In her discourse she dropped the golden sentence that even God devises means that His banished be not expelled. Yes, God has devised means, but how much they cost! In David’s case there was no attempt to meet the demands of a broken law, but God’s means include this. In the person of the Son of His love, He has satisfied the demands of law and honored them by Jesus’ obedience unto the death of the Cross! He is just and the Justifier! Righteousness and peace kissed each other at the cross of Jesus. See Psalms 85:10 .
Restored Though Unrepentant
2 Samuel 14:18-33
Joab knew perfectly that David was well pleased to recall Absalom, in response, as it appeared, to the request of the most powerful of his subjects. But Joab was equally satisfied that Absalom was now in a position to execute plans for personal advancement. His refusal to meet Absalom was perhaps only a blind. David, at least, was bitterly to rue his weakness in restoring his wayward son without the latter’s penitence.

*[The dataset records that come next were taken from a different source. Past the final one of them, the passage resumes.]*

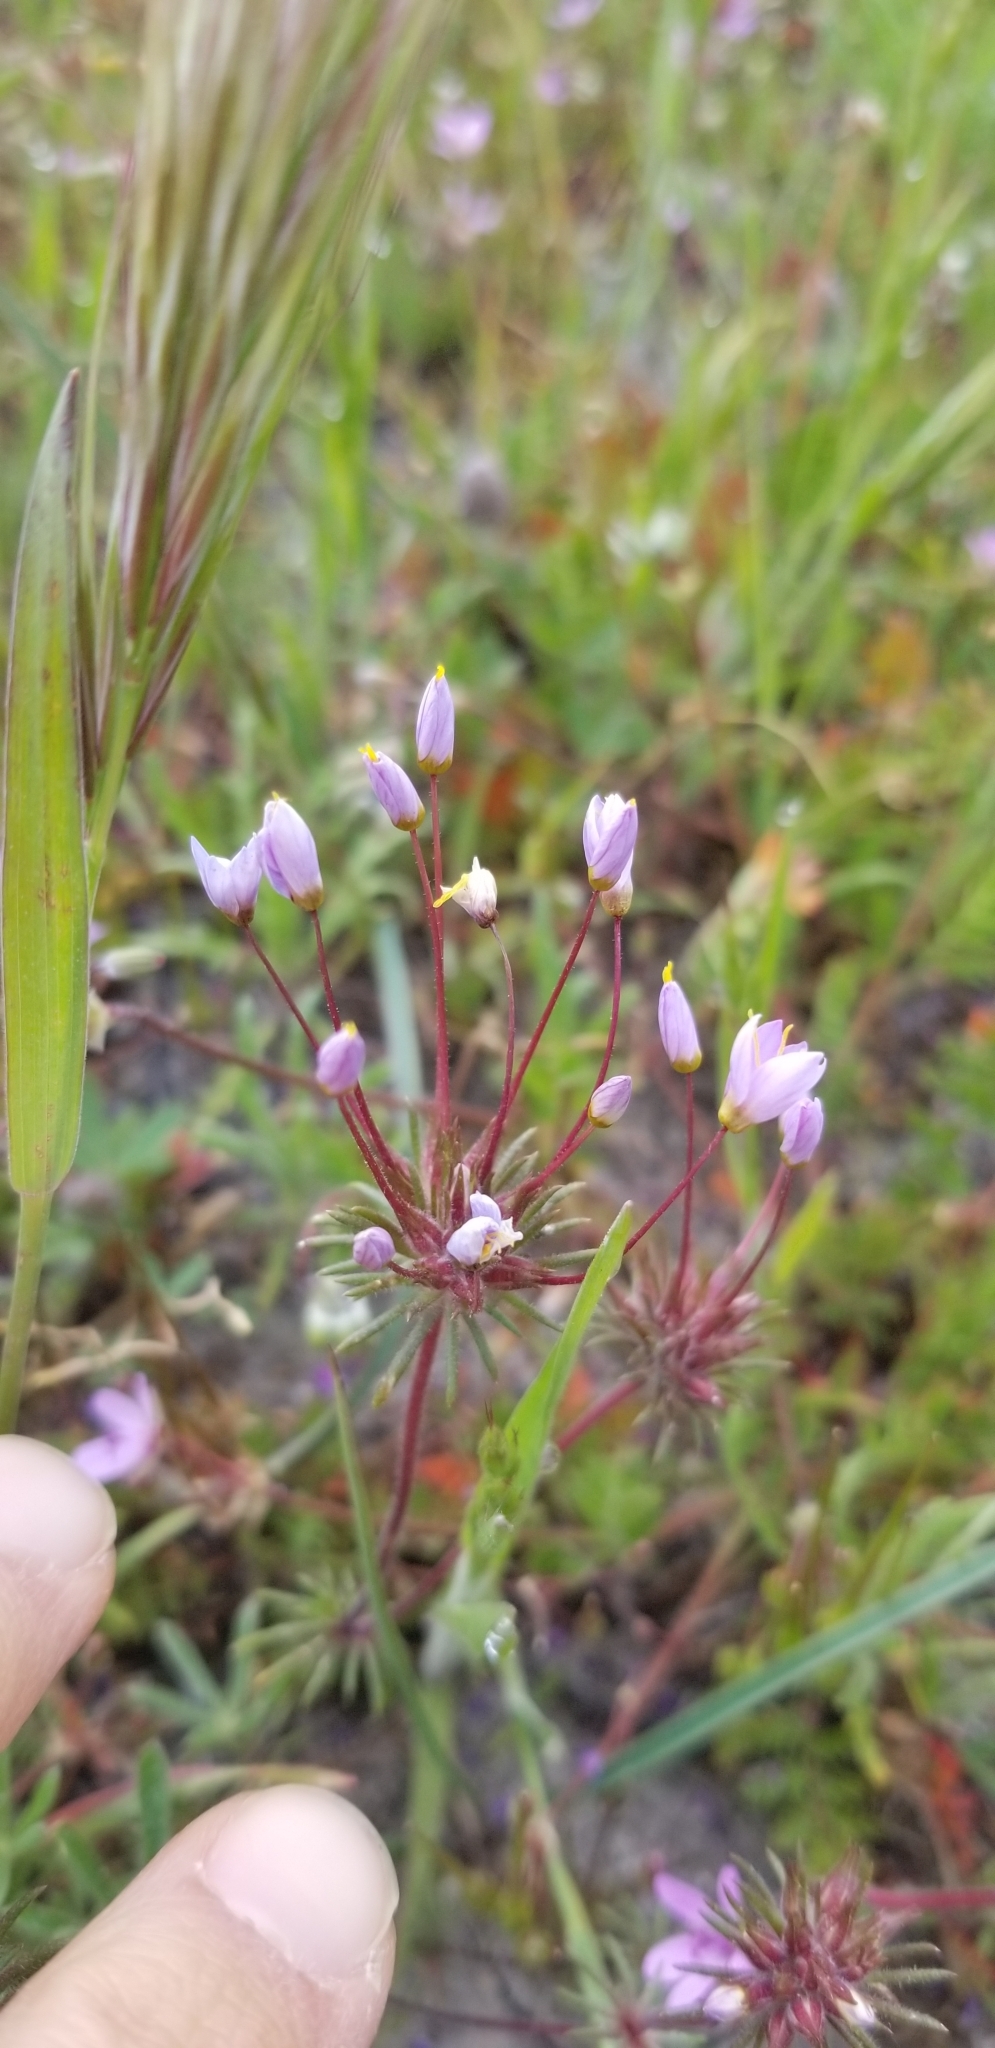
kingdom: Plantae
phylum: Tracheophyta
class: Magnoliopsida
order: Ericales
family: Polemoniaceae
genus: Leptosiphon
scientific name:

Absalom’s behavior was based in the extreme. Beauty of body and deformity of soul often coexist in the same individual. A flower-covered grave may hide gross corruption. See in his case an illustration of what would happen if sin could be forgiven apart from repentance and regeneration. Justification without sanctification would turn heaven into hell. There must be deep soul-work, if we are to come forth into the light of the love of God. The barley-field, set on fire to bring about this meeting between Absalom and Joab, suggests how often God has to fire our choice possessions, that, as the flame flares up to heaven, we may be induced to seek the presence of Him whom we have deeply wronged.